# 2D turret aiming at the player, but only within a certain arc and with a defined angular velocity

I have a turret game object and a player game object, say it's a spaceship. Right now, every frame the turret updates its rotation, so it's always pointing at the player, giving it potentially infinite angular velocity.

What I want is to restrict the turret's aiming angle. As an example, say the turret may only track the player within an angle of 0 to 180 degrees (where orientation 0 would be "to the right", or Vector(1, 0)).
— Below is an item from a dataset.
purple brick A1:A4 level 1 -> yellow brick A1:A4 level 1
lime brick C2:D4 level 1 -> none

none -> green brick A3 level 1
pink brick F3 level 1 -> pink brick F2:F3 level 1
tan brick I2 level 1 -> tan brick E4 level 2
I can do this in code, but my issue is that if the player then enters the "tracking arc" of the turret, the turret immediately adjusts its rotation, seemingly "jumping" to tracking the player, whereas I want it to slowly rotate towards the player, based on some agility / angular_velocity variable.
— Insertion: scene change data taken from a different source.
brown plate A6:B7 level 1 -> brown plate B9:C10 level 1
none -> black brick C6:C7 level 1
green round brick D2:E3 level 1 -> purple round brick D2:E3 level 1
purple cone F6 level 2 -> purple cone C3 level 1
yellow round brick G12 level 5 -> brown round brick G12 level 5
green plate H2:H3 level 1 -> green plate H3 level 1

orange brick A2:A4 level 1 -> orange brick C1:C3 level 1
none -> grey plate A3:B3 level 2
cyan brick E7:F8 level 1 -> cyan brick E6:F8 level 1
How can implement an "angular velocity" so my turret rotates only at a certain speed?

My current code (scope turret):

function update(delta)
turret.rotation = getAngleFromTo(self.position, player.position)
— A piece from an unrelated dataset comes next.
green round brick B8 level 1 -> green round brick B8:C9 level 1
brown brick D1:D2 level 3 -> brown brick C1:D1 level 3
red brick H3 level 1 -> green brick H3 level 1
• I recently answered a question about how to implement a RotateTowards method (ie. one that rotates at a controllable rate/step per frame). Does this help you? Nov 2, 2022 at 10:34
• @DMZGregory That is sort of helpful, however would it be rude if i would ask you to repost this but for a 2D variant ? I have almost no experience in 3D so im sort of unable to adjust your code for my usecase. Sorry. Nov 2, 2022 at 11:18

First we'll make a couple utility functions:

// Map an angle into a standard range [-180, 180) degrees.
// (This matches Atan2 return range, avoids special cases for angles > 360 etc.,
//  and makes it easy to rotate "the shortest way" between two angles.)
float NormalizeAngle(float degrees) {
degrees += 180f;
float fullTurns = Mathf.Floor(degrees/360f);
return degrees - fullTurns * 360f - 180f;
}

// Clamp an angle between a clockwise limit and counterclockwise limit (all in degrees),
// snapping out of bounds angles to whichever bound is closest around the circle.
float ClampAngle(float degrees, float cwLimit, float ccwLimit) {
// Get all inputs into standard range, to minimize wrap-around cases to deal with.
degrees = NormalizeAngle(degrees);
cwLimit = NormalizeAngle(cwLimit);
ccwLimit = NormalizeAngle(ccwLimit);

// If in bounds, return the angle. Two cases for whether the allowed
// range does not / does cross the -180/180 wrap-around point.
if (ccwLimit >= cwLimit) {
if (degrees <= ccwLimit && degrees >= cwLimit)
return degrees;
} else {
if (degrees >= cwLimit || degrees <= ccwLimit)
return degrees;
}

// If we get here, the angle is outside our range.
// Find its difference from each limit:
float cwDifference = Mathf.Abs(NormalizeAngle(degrees - cwLimit));
float ccwDifference = Mathf.Abs(NormalizeAngle(degrees - ccwLimit));

// Clamp to the closest of the two limits:
if (cwDifference <= ccwDifference)
return cwLimit;
else
return ccwLimit;
}


Now we can compute your new rotation angle like so:

float GetNewRotation(float degreesPerSecond, float deltaTimeSeconds) {

// Form a vector pointing from the turret to the player.
Vector2 toTarget = player.position - turret.position;

// Extract the bearing angle from this vector, in range [-180, 180).
float targetAngle = Math.Atan2(toTarget.y, toTarget.x) * Mathf.Rad2Deg;

// Clamp to within our turret's min/max range.
targetAngle = ClampAngle(targetAngle, turret.cwLimit, turret.ccwLimit);

// Find shortest signed angle between current and target rotation.
float difference = NormalizeAngle(targetAngle - turret.rotation);

// Work out maximum travel this frame, and clamp difference to those bounds.
float maxAngleStep = degreesPerSecond * deltaTimeSeconds;

// Can be replaced with a Clamp(value, min, max) function if you have one.
float step = Mathf.Min(Mathf.Max(difference, -maxAngleStep), maxAngleStep);

// Increment our rotation angle by this limited step, and return a normalized version.